From the evidence gathered above, the Brick Wall Method to vocabulary learning has some holes in it. Learning every word you find with the expectation that you will eventually run out of new words to encounter is to play against crushing odds. The type/token curve simply doesn’t flatten out fast enough for this to work. Also, learning rare words with the expectation that they will be reused in the near term is being somewhat optimistic, as around 30-50% of the vocabulary in any text will never be seen again in the same text. Both of these traits are due to the rarity of the majority of the words in a language, or what Harald Baayen (ref. below) calls “large numbers of rare events”, or LNRE.

The approach I now take is as follows.

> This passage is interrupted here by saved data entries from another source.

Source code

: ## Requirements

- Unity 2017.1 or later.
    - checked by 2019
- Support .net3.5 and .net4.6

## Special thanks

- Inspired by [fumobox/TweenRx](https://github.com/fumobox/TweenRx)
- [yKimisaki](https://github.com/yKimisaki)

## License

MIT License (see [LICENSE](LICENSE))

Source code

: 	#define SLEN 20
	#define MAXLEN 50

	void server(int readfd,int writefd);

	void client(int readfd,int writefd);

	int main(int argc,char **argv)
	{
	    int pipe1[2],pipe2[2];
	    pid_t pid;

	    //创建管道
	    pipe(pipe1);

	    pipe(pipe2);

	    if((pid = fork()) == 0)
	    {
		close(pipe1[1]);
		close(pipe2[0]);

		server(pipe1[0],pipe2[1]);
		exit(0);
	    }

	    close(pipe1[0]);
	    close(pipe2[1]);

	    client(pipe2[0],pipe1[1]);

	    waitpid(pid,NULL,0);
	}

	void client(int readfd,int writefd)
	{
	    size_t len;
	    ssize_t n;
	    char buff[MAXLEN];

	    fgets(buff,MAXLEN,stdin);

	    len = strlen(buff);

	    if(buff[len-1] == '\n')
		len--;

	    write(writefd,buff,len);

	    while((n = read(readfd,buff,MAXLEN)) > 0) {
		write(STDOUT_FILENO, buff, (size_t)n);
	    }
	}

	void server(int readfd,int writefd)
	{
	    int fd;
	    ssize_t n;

I still attempt to identify all the unknown words in a particular text of around 1,000 to 2,000 words (around the size of a news article or book chapter). However, I make a distinction between words used multiple times in the text versus words used only once, and I create two separate word lists. The list of multiple-occurrence words I will focus more attention on, making sure I understand them well, and potentially making SRS items out of them. The single-occurrence words, however, I will still study as I am reading the text, but with the goal of getting familiar with the words, knowing them just well enough to make the text clearer. The table below illustrates this revised approach as it relates to words in 《中国的逻辑》:

Chapter Words Newly introduced words Unknown words used >1 time Unknown words used once
2 2097 869 68 126
3 1964 640 19 154
4 1466 316 19 107
5 1514 326 22 113
6 2132 443 34 116
7 1509 243 15 63
8 1965 240 11 75
9 1631 229 18 79
10 2077 312 22 127
Total 16355 3618 228 960

This approach has made my vocabulary study much more manageable, as the multiply-occurring words make much smaller sets. It’s true that by partitioning words based on the number of times they are seen in a chapter I am ignoring other factors, such as its frequency in Chinese in general, or whether it’s an important keyword for comprehending a passage despite its sole occurrence. The first of these factors is of low importance to me, since my primary aim at the moment is reading for pleasure, and not large-scale vocabulary acquisition. For the second of these points, hapax words sometimes can be important to understanding a passage, and I can’t avoid dictionary lookups entirely.

Even if you’re not a word freak like me, it’s still useful to be aware of word distributions, and the high probability of hapax legomena in whatever you happen to be reading.


References

Baayen, R. Harald. Word Frequency Distributions. Dordrecht ;: Kluwer Academic, c2001. This book examines statistical methods for analyzing word frequencies, and investigates many ways of modeling their phenomena. The kind of charting demonstrated in this post is just a small example of the kind of analysis that can be found.